Start ARTICLE

Gov’t reneged on deal with John Hay developer
(Fourth of five parts)
The Bases Conversion and Development Authority (BCDA) didn’t deliver on many of its commitments and consequently, Camp John Hay Development Corp. (CJHDC) couldn’t meet many of its critical obligations.
Hence both sides didn’t meet all the terms agreed to and couldn’t reconcile them amicably.
The Camp John Hay public-private partnership (PPP) project was bid out to the public in 1996. The original lease agreement was signed by the BCDA and CJHDC in October 1996.
After signing the contract, CJHDC found out that:
The BCDA did not disclose an existing case filed by the John Hay Alternative People’s Coalition against the BCDA, JHMC and the BCDA chair, Victor Lim, in 1994. The case, which sought to revoke the special economic zone (SEZ) status of Camp John Hay, was only made known to CJHDC in 2003 when the Supreme Court decision withdrawing the SEZ benefits was published in the newspapers. The ‘nondisclosure’ allegedly misled bidders into believing that the BCDA was bidding out a property without any potential setbacks, causing bidders to make a high offer in good faith.
A significant delay in the issuance of an environmental clearance certificate (ECC) by the Department of Environment and Natural Resources (DENR) prevented CJHDC from commencing development.

End ARTICLE
Start RECORD LIST

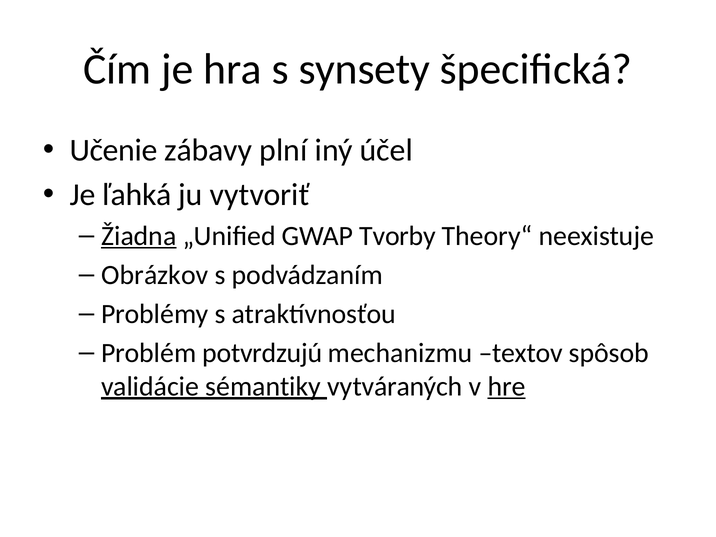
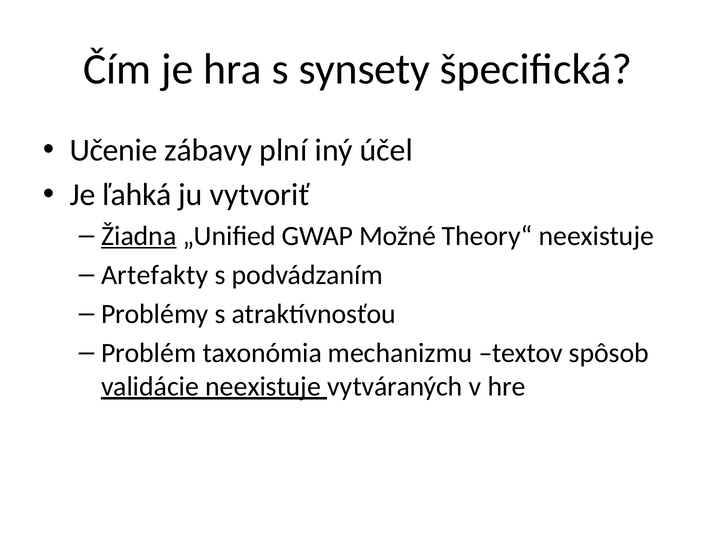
Tvorby: Tvorby -> Možné
Obrázkov: Obrázkov -> Artefakty
potvrdzujú: potvrdzujú -> taxonómia
validácie sémantiky: sémantiky -> neexistuje
hre underline: present -> none
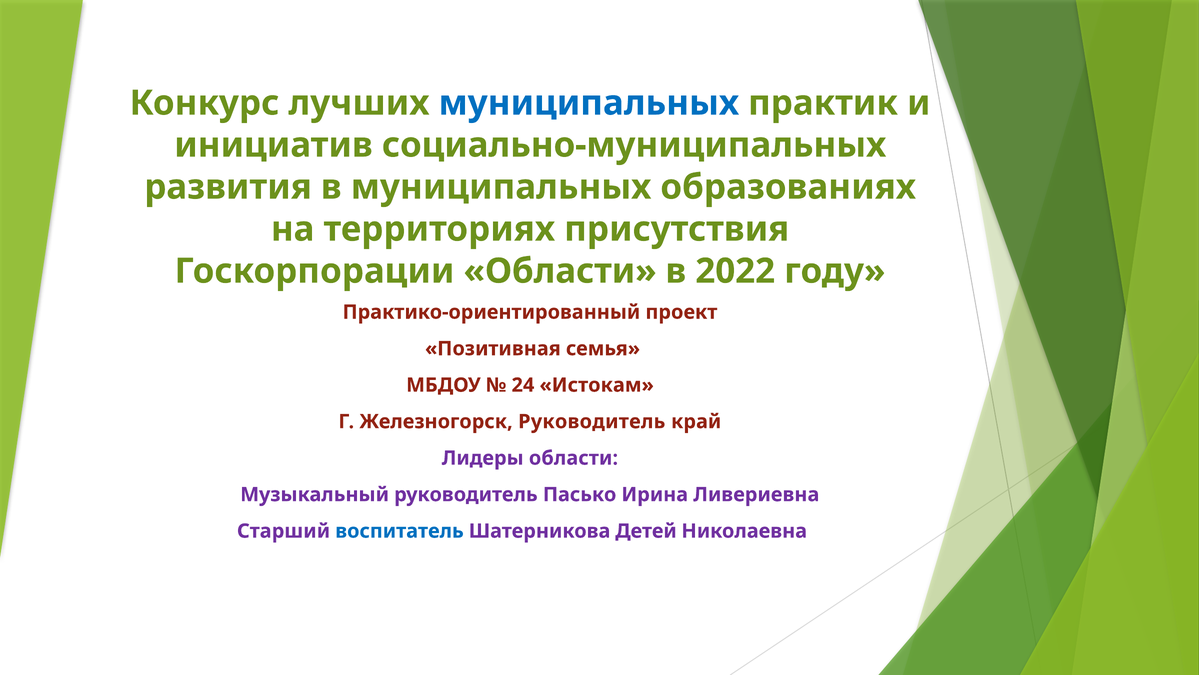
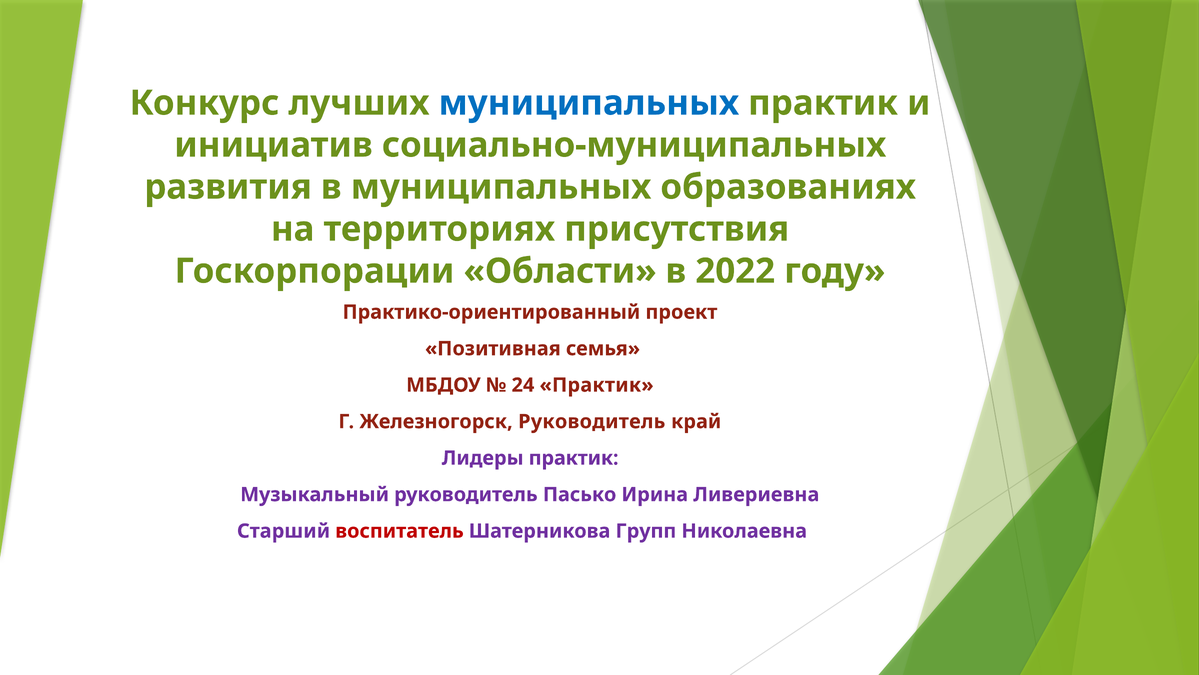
24 Истокам: Истокам -> Практик
Лидеры области: области -> практик
воспитатель colour: blue -> red
Детей: Детей -> Групп
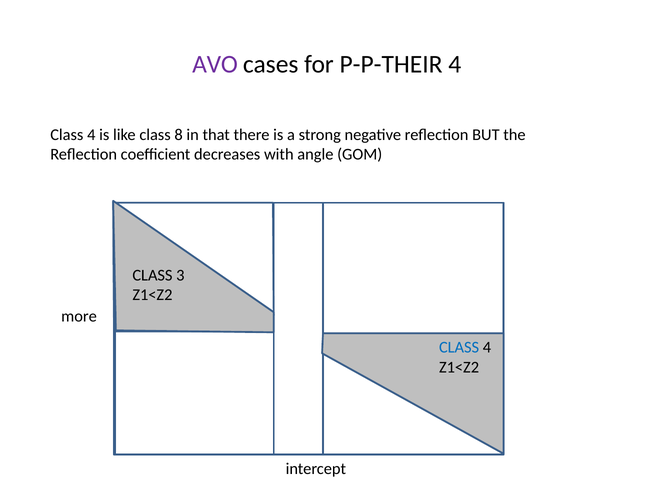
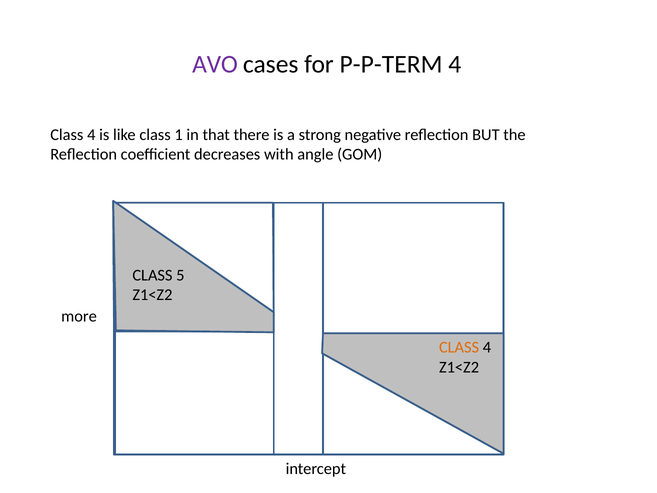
P-P-THEIR: P-P-THEIR -> P-P-TERM
8: 8 -> 1
3: 3 -> 5
CLASS at (459, 347) colour: blue -> orange
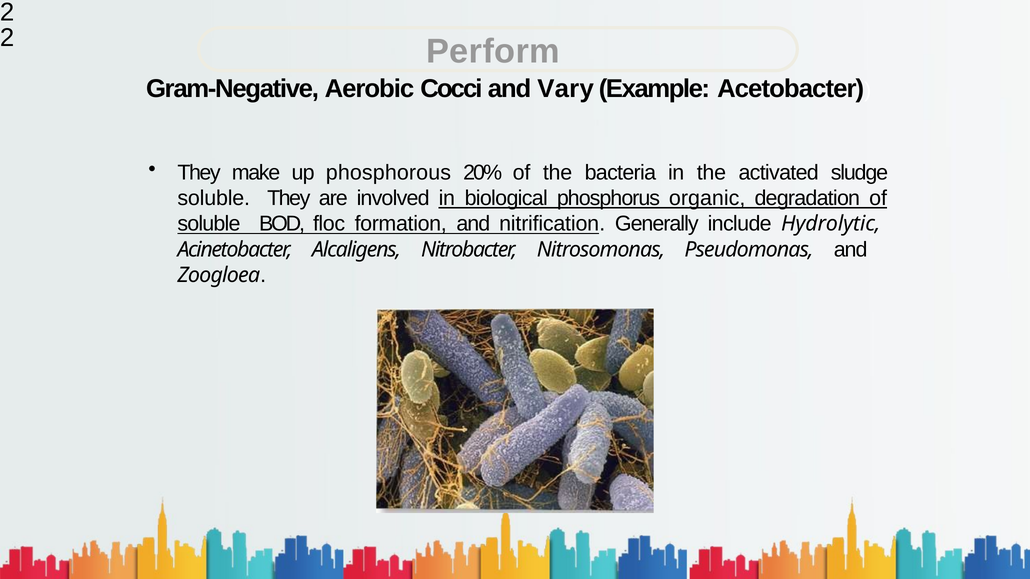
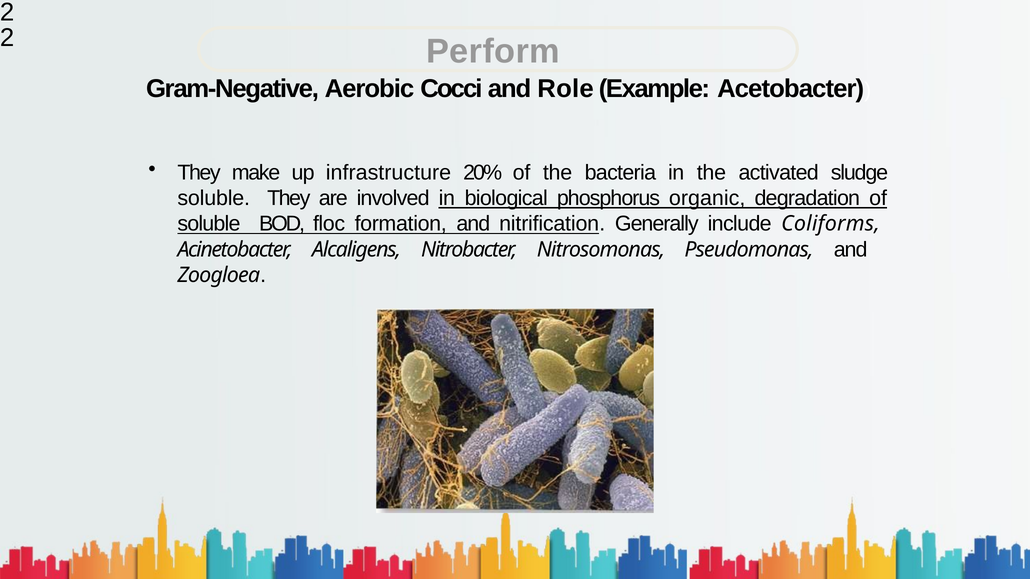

End RECORD LIST

_SET EXERCISE 1_:
Answer these questions from the article on the Camp John Hay deal:
(a) In what year was the Camp John Hay public-private partnership project bid out to the public?
(b) Which group filed the 1994 case that sought to revoke the special economic zone status of Camp John Hay?
(c) Which department delayed issuing the environmental clearance certificate?
_SET EXERCISE 2_: Write out, word for word, the passage of the article on the Camp John Hay deal between "Gov’t reneged on" and "reconcile them amicably.", inclusive.

_WRITTEN RESPONSE 1_:
(a) 1996
(b) The John Hay Alternative People's Coalition
(c) The Department of Environment and Natural Resources (DENR)

_WRITTEN RESPONSE 2_:
Gov’t reneged on deal with John Hay developer
(Fourth of five parts)
The Bases Conversion and Development Authority (BCDA) didn’t deliver on many of its commitments and consequently, Camp John Hay Development Corp. (CJHDC) couldn’t meet many of its critical obligations.
Hence both sides didn’t meet all the terms agreed to and couldn’t reconcile them amicably.